Start of Supplied records
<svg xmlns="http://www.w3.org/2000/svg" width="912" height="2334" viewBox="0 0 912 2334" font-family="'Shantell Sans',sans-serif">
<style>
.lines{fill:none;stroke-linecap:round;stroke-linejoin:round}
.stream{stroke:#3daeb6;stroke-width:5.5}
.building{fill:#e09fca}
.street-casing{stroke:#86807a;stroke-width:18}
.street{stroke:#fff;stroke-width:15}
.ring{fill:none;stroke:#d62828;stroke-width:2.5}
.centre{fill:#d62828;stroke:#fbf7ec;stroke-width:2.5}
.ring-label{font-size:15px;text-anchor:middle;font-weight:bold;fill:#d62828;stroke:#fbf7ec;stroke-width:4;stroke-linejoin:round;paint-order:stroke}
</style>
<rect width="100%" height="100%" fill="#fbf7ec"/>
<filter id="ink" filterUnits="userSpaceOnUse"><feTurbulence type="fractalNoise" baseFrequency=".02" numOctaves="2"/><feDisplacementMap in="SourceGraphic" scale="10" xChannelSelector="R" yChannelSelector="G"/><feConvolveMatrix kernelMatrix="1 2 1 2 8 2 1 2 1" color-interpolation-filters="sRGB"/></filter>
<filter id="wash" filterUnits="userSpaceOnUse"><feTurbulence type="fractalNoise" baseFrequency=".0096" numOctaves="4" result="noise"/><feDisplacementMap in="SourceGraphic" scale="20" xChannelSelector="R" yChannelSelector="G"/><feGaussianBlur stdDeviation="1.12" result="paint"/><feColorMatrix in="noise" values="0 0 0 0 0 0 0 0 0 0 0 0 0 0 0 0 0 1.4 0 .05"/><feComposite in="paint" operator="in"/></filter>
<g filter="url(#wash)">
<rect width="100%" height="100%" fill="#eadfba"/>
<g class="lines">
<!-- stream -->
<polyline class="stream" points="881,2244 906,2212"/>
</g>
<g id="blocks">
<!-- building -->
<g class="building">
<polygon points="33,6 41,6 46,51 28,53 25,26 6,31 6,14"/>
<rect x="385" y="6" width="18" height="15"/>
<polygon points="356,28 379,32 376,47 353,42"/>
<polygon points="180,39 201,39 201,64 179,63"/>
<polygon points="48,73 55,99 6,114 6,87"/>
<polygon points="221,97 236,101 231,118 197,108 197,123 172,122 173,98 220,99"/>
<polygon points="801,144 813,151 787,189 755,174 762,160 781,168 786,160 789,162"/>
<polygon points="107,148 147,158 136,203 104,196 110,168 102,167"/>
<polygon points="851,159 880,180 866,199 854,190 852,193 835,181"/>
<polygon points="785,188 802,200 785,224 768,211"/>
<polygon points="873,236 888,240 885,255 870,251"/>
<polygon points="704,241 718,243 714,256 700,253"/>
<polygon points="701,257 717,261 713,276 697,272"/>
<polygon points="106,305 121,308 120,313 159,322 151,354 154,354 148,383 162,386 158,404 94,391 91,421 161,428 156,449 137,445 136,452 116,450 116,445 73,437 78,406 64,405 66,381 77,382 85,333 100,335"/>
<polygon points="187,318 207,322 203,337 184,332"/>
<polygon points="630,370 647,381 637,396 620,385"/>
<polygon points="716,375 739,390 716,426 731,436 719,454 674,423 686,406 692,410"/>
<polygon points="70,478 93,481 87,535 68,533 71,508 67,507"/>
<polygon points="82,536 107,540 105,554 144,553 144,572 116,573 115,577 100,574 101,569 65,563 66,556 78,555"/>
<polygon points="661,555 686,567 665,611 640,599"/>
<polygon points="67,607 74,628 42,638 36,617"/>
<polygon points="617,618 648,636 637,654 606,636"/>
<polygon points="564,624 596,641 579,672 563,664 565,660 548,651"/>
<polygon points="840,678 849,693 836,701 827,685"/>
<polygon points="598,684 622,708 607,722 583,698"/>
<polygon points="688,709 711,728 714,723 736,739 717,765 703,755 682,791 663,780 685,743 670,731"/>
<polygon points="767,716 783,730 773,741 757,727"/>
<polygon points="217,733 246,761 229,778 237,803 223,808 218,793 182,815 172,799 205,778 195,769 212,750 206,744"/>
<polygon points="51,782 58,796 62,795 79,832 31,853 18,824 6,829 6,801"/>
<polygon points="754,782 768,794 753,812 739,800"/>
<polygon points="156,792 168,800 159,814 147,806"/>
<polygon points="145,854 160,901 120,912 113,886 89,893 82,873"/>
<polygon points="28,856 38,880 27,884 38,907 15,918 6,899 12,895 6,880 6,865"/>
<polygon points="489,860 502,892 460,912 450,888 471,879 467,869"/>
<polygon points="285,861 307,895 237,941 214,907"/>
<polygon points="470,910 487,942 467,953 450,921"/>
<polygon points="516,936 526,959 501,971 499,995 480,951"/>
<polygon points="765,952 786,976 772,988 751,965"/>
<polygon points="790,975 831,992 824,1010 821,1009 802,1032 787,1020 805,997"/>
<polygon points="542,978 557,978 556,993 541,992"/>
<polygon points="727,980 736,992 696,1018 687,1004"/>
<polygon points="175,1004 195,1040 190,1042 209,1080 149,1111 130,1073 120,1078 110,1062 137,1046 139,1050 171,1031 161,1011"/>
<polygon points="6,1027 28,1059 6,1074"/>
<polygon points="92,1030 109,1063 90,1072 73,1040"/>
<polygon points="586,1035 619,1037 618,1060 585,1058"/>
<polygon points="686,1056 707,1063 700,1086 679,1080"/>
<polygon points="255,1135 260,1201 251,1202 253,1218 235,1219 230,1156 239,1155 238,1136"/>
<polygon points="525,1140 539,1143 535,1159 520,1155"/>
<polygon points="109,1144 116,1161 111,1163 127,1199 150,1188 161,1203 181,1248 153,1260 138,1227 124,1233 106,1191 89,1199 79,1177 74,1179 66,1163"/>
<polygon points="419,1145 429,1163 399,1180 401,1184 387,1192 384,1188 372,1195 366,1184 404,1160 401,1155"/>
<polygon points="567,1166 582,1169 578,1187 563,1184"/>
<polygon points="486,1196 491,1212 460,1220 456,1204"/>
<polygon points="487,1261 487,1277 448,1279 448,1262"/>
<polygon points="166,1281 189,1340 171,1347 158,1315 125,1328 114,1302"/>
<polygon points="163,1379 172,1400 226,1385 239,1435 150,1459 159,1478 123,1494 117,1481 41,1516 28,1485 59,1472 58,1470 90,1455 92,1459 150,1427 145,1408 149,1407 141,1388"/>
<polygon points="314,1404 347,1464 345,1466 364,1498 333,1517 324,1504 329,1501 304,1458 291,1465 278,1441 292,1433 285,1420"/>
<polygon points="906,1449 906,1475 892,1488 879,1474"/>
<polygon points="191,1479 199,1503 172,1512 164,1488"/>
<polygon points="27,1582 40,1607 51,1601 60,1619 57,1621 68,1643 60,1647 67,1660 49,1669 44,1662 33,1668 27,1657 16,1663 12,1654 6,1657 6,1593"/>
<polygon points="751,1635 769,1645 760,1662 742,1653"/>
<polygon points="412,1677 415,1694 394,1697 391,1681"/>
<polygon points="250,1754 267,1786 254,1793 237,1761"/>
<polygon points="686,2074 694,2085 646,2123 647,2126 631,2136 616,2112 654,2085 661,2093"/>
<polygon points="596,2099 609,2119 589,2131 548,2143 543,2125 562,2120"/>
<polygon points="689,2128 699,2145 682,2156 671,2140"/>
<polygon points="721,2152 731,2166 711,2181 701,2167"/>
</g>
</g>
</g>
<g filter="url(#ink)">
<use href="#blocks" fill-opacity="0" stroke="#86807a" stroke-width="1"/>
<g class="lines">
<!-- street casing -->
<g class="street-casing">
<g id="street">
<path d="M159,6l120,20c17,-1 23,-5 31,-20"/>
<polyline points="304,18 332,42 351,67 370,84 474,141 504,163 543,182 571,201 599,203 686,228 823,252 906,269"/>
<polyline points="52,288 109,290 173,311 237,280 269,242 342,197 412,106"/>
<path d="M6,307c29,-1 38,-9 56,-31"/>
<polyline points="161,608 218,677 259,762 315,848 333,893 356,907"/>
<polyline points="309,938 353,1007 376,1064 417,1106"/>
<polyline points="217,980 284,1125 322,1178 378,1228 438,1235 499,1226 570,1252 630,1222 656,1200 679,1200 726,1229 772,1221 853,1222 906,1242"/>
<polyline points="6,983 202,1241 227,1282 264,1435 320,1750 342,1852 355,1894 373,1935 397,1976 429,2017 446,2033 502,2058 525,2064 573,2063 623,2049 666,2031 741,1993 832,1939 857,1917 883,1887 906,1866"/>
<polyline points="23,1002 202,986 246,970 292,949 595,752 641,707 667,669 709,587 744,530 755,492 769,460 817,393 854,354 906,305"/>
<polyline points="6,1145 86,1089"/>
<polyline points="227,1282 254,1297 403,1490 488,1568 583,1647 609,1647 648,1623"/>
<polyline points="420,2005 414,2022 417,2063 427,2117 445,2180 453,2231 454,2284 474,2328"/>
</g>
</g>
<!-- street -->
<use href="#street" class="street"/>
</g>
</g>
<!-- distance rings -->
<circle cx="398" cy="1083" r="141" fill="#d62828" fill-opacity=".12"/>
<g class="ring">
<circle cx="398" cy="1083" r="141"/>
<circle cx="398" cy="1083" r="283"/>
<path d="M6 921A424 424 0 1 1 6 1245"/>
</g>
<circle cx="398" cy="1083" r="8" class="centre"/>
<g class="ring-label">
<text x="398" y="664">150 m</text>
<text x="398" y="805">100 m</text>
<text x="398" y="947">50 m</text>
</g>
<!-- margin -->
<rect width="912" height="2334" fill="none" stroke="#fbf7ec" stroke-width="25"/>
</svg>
End of Supplied records
> _What the task asks_
Show every line of the data in which the word "opacity" appears.

> _Answer to this task_
<use href="#blocks" fill-opacity="0" stroke="#86807a" stroke-width="1"/>
<circle cx="398" cy="1083" r="141" fill="#d62828" fill-opacity=".12"/>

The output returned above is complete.